▸ Directions for this task
Exact reproduction of the listing is required. Pictures are not reproduced.

▸ Records supplied
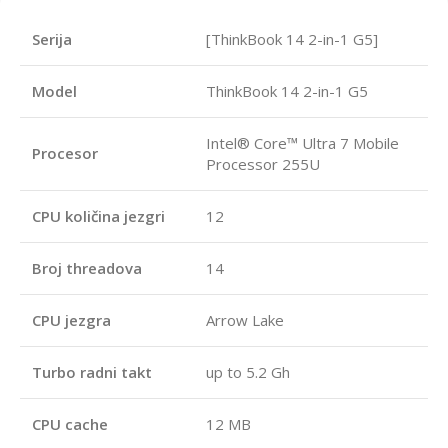
Serija
[ThinkBook 14 2-in-1 G5]
Model
ThinkBook 14 2-in-1 G5
Intel® Core™ Ultra 7 Mobile
Procesor
Processor 255U
CPU količina jezgri
12
Broj threadova
14
CPU jezgra
Arrow Lake
Turbo radni takt
up to 5.2 Gh
CPU cache
12 MB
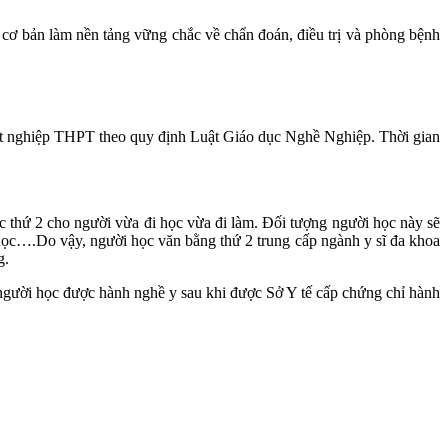
cơ bản làm nền tảng vững chắc về chẩn đoán, điều trị và phòng bệnh
 tốt nghiệp THPT theo quy định Luật Giáo dục Nghề Nghiệp. Thời gian
ọc thứ 2 cho người vừa đi học vừa đi làm. Đối tượng người học này sẽ
học….Do vậy, người học văn bằng thứ 2 trung cấp ngành y sĩ đa khoa
g.
người học được hành nghề y sau khi được Sở Y tế cấp chứng chỉ hành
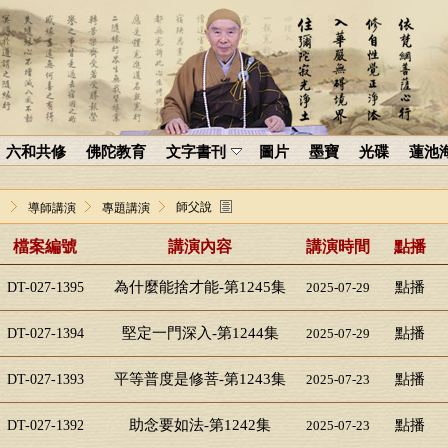
六和共修
佛陀教育
文字書刊
圖片
墨寶
光碟
蓮池
師父說
導師講演
專題講演
檔案編號
講演內容
講演時間
點播
為什麼能捨才能-第1245集
點播
DT-027-1395
2025-07-29
堅定一門深入-第1244集
點播
DT-027-1394
2025-07-29
平等普度是修菩-第1243集
點播
DT-027-1393
2025-07-23
助念要如法-第1242集
點播
DT-027-1392
2025-07-23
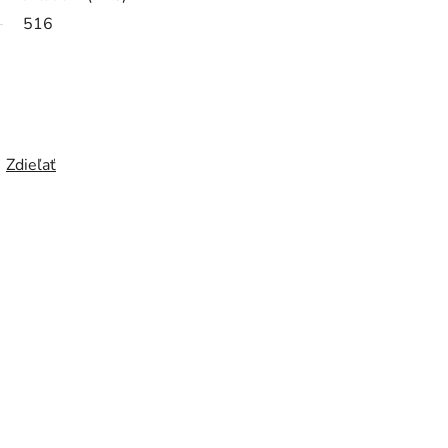
516
Zdieľať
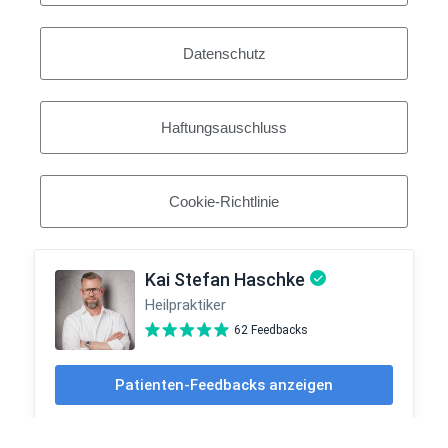
Datenschutz
Haftungsauschluss
Cookie-Richtlinie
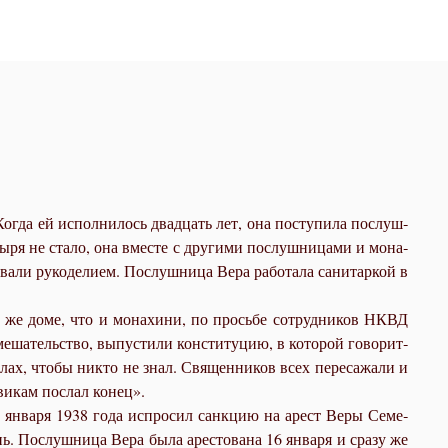
 Ко­гда ей ис­пол­ни­лось два­дцать лет, она по­сту­пи­ла по­слуш­
ы­ря не ста­ло, она вме­сте с дру­ги­ми по­слуш­ни­ца­ми и мо­на­
а­ли ру­ко­де­ли­ем. По­слуш­ни­ца Ве­ра ра­бо­та­ла са­ни­тар­кой в
м же до­ме, что и мо­на­хи­ни, по прось­бе со­труд­ни­ков НКВД
е­ша­тель­ство, вы­пу­сти­ли кон­сти­ту­цию, в ко­то­рой го­во­рит­
­ва­лах, чтобы ни­кто не знал. Свя­щен­ни­ков всех пе­ре­са­жа­ли и
­ви­кам по­слал ко­нец».
4 ян­ва­ря 1938 го­да ис­про­сил санк­цию на арест Ве­ры Се­ме­
. По­слуш­ни­ца Ве­ра бы­ла аре­сто­ва­на 16 ян­ва­ря и сра­зу же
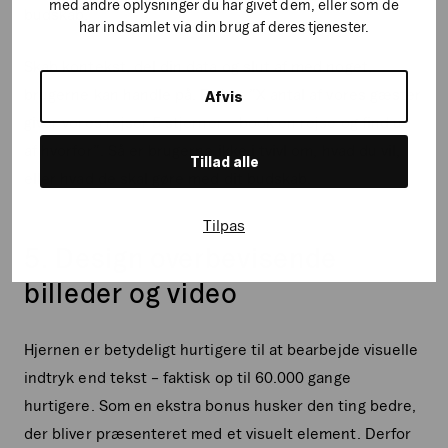
med andre oplysninger du har givet dem, eller som de
budskab.
har indsamlet via din brug af deres tjenester.
Skab kontekst, del din data og slut af med noget,
brugerne kan handle på. F.eks.: ”X antal af vores gæster
Afvis
giver vores rejser 5 stjerner – book en rejse og find ud
af hvorfor”. Så er brugerne ikke i tvivl om, hvad du vil,
Tillad alle
eller hvad de skal gøre med dit budskab.
Tilpas
5. Design overbevisende
billeder og video
Hjernen er betydeligt hurtigere til at bearbejde visuelle
indtryk end tekst – faktisk op til 60.000 gange
hurtigere. Som en ekstra bonus husker den ting bedre,
der bliver præsenteret med et visuelt element. Derfor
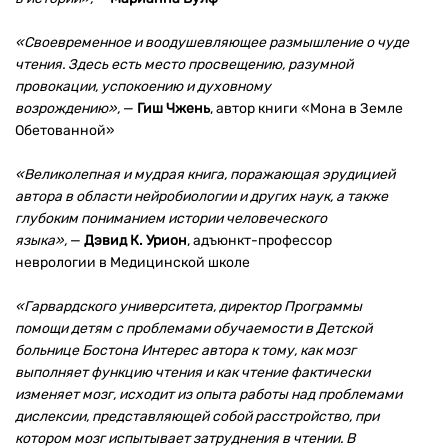
«Своевременное и воодушевляющее размышление о чуде
чтения. Здесь есть место просвещению, разумной
провокации, успокоению и духовному
возрождению»,
—
Гиш Чжень
, автор книги «Мона в Земле
Обетованной»
«Великолепная и мудрая книга, поражающая эрудицией
автора в области нейробиологии и других наук, а также
глубоким пониманием истории человеческого
языка»,
—
Дэвид К. Урион
, адъюнкт-профессор
неврологии в Медицинской школе
«Гарвардского университета, директор Программы
помощи детям с проблемами обучаемости в Детской
больнице Бостона Интерес автора к тому, как мозг
выполняет функцию чтения и как чтение фактически
изменяет мозг, исходит из опыта работы над проблемами
дислексии, представляющей собой расстройство, при
котором мозг испытывает затруднения в чтении. В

▸ Solution to this exercise
Serija
[ThinkBook 14 2-in-1 G5]
Model
ThinkBook 14 2-in-1 G5
Intel® Core™ Ultra 7 Mobile
Procesor
Processor 255U
CPU količina jezgri
12
Broj threadova
14
CPU jezgra
Arrow Lake
Turbo radni takt
up to 5.2 Gh
CPU cache
12 MB
cơ bản làm nền tảng vững chắc về chẩn đoán, điều trị và phòng bệnh
 tốt nghiệp THPT theo quy định Luật Giáo dục Nghề Nghiệp. Thời gian
ọc thứ 2 cho người vừa đi học vừa đi làm. Đối tượng người học này sẽ
học….Do vậy, người học văn bằng thứ 2 trung cấp ngành y sĩ đa khoa
g.
người học được hành nghề y sau khi được Sở Y tế cấp chứng chỉ hành
六和共修
佛陀教育
文字書刊
圖片
墨寶
光碟
蓮池
師父說
導師講演
專題講演
檔案編號
講演內容
講演時間
點播
為什麼能捨才能-第1245集
點播
DT-027-1395
2025-07-29
堅定一門深入-第1244集
點播
DT-027-1394
2025-07-29
平等普度是修菩-第1243集
點播
DT-027-1393
2025-07-23
助念要如法-第1242集
點播
DT-027-1392
2025-07-23
516
Zdieľať
Datenschutz
Haftungsauschluss
Cookie-Richtlinie
 Ко­гда ей ис­пол­ни­лось два­дцать лет, она по­сту­пи­ла по­слуш­
ы­ря не ста­ло, она вме­сте с дру­ги­ми по­слуш­ни­ца­ми и мо­на­
а­ли ру­ко­де­ли­ем. По­слуш­ни­ца Ве­ра ра­бо­та­ла са­ни­тар­кой в
м же до­ме, что и мо­на­хи­ни, по прось­бе со­труд­ни­ков НКВД
е­ша­тель­ство, вы­пу­сти­ли кон­сти­ту­цию, в ко­то­рой го­во­рит­
­ва­лах, чтобы ни­кто не знал. Свя­щен­ни­ков всех пе­ре­са­жа­ли и
­ви­кам по­слал ко­нец».
4 ян­ва­ря 1938 го­да ис­про­сил санк­цию на арест Ве­ры Се­ме­
. По­слуш­ни­ца Ве­ра бы­ла аре­сто­ва­на 16 ян­ва­ря и сра­зу же
med andre oplysninger du har givet dem, eller som de
budskab.
har indsamlet via din brug af deres tjenester.
Skab kontekst, del din data og slut af med noget,
brugerne kan handle på. F.eks.: ”X antal af vores gæster
Afvis
giver vores rejser 5 stjerner – book en rejse og find ud
af hvorfor”. Så er brugerne ikke i tvivl om, hvad du vil,
Tillad alle
eller hvad de skal gøre med dit budskab.
Tilpas
5. Design overbevisende
billeder og video
Hjernen er betydeligt hurtigere til at bearbejde visuelle
indtryk end tekst – faktisk op til 60.000 gange
hurtigere. Som en ekstra bonus husker den ting bedre,
der bliver præsenteret med et visuelt element. Derfor
«Своевременное и воодушевляющее размышление о чуде
чтения. Здесь есть место просвещению, разумной
провокации, успокоению и духовному
возрождению»,
—
Гиш Чжень
, автор книги «Мона в Земле
Обетованной»
«Великолепная и мудрая книга, поражающая эрудицией
автора в области нейробиологии и других наук, а также
глубоким пониманием истории человеческого
языка»,
—
Дэвид К. Урион
, адъюнкт-профессор
неврологии в Медицинской школе
«Гарвардского университета, директор Программы
помощи детям с проблемами обучаемости в Детской
больнице Бостона Интерес автора к тому, как мозг
выполняет функцию чтения и как чтение фактически
изменяет мозг, исходит из опыта работы над проблемами
дислексии, представляющей собой расстройство, при
котором мозг испытывает затруднения в чтении. В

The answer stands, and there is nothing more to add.